The next year I would begin an internship at Sustenance Farm. Later I would go on to help start a low-income-community garden, where I would learn the holy work of growing food for others. I would think often during those years of Isaiah’s words, and they would continue to sustain me in my vocation. But for now, in Transylvania County, I was learning to farm simply by doing it. That October, as I harvested the last of the cabbage and winter squash, I stood in my garden and marveled at all the food. The produce of the ground was indeed rich and plenteous.

 

Several years later I returned to Nuevo Yibeljoj. I brought Elizabeth, my wife of eleven days. I wanted her to meet José and the other Abejas, who had proved to be my spiritual midwives. There was an upbeat feel to the village when I arrived, a sense of expectancy. A new schoolhouse had been built. Gone were the plastic-sided hovels; nearly everyone lived in a modest but comfortable wood-sided house. There had been a few threats but no more paramilitary violence. Life there seemed good.

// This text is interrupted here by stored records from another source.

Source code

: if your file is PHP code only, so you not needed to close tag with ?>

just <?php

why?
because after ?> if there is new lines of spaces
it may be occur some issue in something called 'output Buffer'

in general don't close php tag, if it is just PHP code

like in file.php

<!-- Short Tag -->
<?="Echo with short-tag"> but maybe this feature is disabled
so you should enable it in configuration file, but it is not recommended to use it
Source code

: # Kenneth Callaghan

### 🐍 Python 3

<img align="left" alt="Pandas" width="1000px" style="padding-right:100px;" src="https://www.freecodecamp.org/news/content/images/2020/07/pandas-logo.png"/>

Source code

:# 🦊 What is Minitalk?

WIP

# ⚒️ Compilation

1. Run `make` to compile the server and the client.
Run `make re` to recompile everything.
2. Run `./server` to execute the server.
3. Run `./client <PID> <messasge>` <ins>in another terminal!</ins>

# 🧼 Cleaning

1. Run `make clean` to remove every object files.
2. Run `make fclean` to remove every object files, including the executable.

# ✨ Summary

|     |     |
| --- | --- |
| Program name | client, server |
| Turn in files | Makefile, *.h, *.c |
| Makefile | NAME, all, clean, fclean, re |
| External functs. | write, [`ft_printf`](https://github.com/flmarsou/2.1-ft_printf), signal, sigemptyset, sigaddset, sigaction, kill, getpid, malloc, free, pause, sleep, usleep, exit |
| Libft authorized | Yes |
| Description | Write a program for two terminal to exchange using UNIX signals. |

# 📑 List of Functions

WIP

That afternoon we met Nina, a young Swiss woman who seemed to command constant attention wherever she went in the village. Later Pablo, the coffee-cooperative president, told me her story: The previous year Nina had lived for several weeks as a campamentista in the village, where she’d learned of the coffee farmers’ plight. In common-sensical Swiss fashion Nina had returned to Zurich and promptly lined up fair-trade coffee buyers, who had bought the year’s entire crop, paid the Abejas a premium, and contracted to buy the next year’s entire crop as well. That night the village would hold a celebratory dinner in Nina’s honor. And, Pablo told me with a proud grin, he had named his new daughter Nina. The Swiss woman would be her godmother.

My fantasy had been usurped. My chagrin didn’t last long, though. I soon realized that Nina had not stolen my dream but released me from it, and for the rest of my stay I felt light and free.

The sin of pride is a sin of reaching too high, of trying to stand taller than you are. The word humility derives from humus, the stuff of soil. To be humble is to be grounded, to stay low to the earth, to have your hands in the dirt from which we came and to which we will return. Humus, as every farmer knows, is essential to the fertility of the soil. Humility is essential to the fertility of the soul. It is the virtue of descent. I think of Jesus crouching to the ground, scribbling some words in the dry earth.

We are all dwellers in the dust, awaiting the next breath from the mouth of God.